An epidemic of measles spreads over the great city. Silently and mysteriously it enters and, unseen, touches a single child in the street or the school, and the result is as the touch of the blazing torch to dry stubble and straw; only it is not stubble but the nation’s heart, its future citizenry, that is attacked. From child to child, home to home, street to street, the epidemic spreads; mansion and tenement are alike stricken, and the city is engaged in a fierce battle against the foe which assails its children. In the tenement districts doctors and nurses hurry through the sun-scorched streets and wearily climb the long flights of stairs hour after hour, day after day; in the districts where the rich live, doctors drive in their carriages to the mansions, and nurses tread noiselessly in and out of the sick rooms. Rich and poor alike struggle against the foe, but it is only in the homes of the poor that there is no hope in the struggle; only there that the doctors can say no comforting words of assurance. When the battle is over and the victims are numbered, there is rejoicing in the mansion and bitter, poignant sorrow in the tenement. For poor children are practically the only ones ever to die from measles. Nature starts all her children equally, rich and poor, but the evil conditions of poverty create and foster vast inequalities of opportunity to live and flourish.

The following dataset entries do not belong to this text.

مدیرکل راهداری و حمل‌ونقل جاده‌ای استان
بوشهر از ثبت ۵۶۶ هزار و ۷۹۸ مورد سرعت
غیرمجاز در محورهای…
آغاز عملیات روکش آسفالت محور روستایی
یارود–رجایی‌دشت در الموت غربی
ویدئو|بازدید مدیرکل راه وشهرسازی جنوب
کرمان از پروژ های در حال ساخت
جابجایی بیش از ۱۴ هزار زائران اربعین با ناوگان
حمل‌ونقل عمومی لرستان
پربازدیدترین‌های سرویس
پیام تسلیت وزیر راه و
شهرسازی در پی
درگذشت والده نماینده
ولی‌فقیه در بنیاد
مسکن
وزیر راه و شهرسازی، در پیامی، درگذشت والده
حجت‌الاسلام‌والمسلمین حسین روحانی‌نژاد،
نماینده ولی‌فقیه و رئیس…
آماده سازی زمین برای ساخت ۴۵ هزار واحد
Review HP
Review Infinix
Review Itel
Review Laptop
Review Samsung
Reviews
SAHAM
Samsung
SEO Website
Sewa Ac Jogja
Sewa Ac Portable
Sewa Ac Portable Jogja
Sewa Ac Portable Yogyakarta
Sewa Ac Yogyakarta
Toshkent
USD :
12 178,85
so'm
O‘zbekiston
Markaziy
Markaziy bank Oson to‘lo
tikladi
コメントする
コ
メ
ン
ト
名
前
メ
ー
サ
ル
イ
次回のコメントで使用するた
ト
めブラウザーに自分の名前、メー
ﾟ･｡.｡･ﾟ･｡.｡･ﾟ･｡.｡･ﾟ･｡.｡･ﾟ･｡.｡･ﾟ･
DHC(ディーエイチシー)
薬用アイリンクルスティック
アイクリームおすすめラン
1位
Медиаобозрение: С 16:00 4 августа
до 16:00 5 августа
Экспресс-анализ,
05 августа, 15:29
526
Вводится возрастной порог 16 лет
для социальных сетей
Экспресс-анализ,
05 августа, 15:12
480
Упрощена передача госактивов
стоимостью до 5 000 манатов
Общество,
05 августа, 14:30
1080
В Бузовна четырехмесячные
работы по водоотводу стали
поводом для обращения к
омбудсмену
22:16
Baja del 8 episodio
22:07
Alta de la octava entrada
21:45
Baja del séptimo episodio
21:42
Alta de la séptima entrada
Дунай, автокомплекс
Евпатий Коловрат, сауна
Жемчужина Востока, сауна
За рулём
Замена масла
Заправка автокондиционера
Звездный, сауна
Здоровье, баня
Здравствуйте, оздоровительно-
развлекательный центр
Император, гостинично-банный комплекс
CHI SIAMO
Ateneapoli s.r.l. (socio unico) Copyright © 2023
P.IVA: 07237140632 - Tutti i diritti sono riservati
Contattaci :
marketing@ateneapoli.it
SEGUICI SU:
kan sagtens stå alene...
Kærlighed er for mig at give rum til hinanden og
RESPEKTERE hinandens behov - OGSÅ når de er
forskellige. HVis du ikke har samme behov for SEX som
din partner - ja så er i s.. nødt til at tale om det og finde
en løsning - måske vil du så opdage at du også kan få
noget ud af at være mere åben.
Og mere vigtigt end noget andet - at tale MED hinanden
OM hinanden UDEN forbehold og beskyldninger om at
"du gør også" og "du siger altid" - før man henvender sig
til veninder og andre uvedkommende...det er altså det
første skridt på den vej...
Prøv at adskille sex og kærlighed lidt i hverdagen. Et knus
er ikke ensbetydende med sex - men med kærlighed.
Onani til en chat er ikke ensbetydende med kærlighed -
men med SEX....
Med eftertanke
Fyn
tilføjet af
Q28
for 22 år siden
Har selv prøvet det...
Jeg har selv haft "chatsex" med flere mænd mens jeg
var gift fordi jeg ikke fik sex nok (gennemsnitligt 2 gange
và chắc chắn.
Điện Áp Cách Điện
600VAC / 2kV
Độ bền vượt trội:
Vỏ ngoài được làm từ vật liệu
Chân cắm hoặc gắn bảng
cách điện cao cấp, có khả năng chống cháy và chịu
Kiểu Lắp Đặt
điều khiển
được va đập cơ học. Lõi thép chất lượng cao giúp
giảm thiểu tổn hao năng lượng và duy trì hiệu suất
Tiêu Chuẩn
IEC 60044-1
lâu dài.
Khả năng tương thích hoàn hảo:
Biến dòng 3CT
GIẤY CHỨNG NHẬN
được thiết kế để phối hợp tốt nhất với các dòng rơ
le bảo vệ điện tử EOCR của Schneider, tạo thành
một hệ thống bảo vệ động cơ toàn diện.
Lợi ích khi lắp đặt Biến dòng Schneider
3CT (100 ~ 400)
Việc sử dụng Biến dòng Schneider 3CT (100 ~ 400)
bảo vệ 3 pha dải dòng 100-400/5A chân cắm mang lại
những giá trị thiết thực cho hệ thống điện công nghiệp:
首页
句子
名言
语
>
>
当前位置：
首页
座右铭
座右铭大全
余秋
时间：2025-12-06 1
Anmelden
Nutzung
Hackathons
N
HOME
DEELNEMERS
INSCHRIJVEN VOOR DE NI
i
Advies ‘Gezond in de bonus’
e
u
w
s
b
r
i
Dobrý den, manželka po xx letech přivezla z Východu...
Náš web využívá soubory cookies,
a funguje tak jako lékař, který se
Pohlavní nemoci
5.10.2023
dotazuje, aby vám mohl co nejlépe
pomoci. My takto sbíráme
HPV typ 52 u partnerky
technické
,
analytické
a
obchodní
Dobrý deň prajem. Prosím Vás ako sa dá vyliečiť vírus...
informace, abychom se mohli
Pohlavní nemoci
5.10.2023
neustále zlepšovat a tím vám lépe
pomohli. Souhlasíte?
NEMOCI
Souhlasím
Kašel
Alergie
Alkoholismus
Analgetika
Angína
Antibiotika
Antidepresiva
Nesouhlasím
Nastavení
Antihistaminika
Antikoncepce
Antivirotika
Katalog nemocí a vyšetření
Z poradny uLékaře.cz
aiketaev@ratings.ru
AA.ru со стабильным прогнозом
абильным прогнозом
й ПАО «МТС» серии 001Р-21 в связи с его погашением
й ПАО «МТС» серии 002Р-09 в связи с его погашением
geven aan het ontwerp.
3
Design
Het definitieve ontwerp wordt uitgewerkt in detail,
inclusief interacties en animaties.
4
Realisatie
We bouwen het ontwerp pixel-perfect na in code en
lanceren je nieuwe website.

Dr. Henry Ashby, an eminent authority upon children’s diseases, says: “_In healthy children among the well-to-do class the mortality_ (from measles) _is practically nil, in the tubercular and wasted children to be found in workhouses, hospitals, and among the lower classes, the mortality is enormous, no disease more certainly being attended with a fatal result_. William Squires places it in crowded wards at 20 to 30 per cent of those attacked. Among dispensary patients the mortality generally amounts to 9 or 10 per cent. In our own dispensary, during the six years, 1880–1885, 1395 cases were treated with 128 deaths, making a mortality of 9 per cent. Of the fatal cases 73 per cent were under two years of age and 9 per cent under six months of age.”[16]

These are terrible words coming as they do from a great physician and teacher of physicians. Upon any less authority one would scarcely dare quote them, so terrible are they. They mean that practically the whole 8645 infant deaths recorded from measles in the United States in the year 1900 were due to poverty—to the measureless inequality of opportunity to live and grow which human ignorance and greed have made. Moreover, the full significance of this impressive statement will not be realized if we think only of its relation to one disease. The same might be said of many other diseases of childhood which blight and destroy the lives of babies as mercilessly as the sharp frosts blight and kill the first tender blossoms of spring. The same writer says: “It may be taken for granted that no healthy infants suffer from convulsions; those who do are either rickety or the children of neurotic parents.”[17] And there were no less than 14,288 infant deaths from convulsions in the United States in the census year. It would probably be a considerable underestimate to regard 10,000 of these deaths, or 70 per cent of the whole, as due to poverty.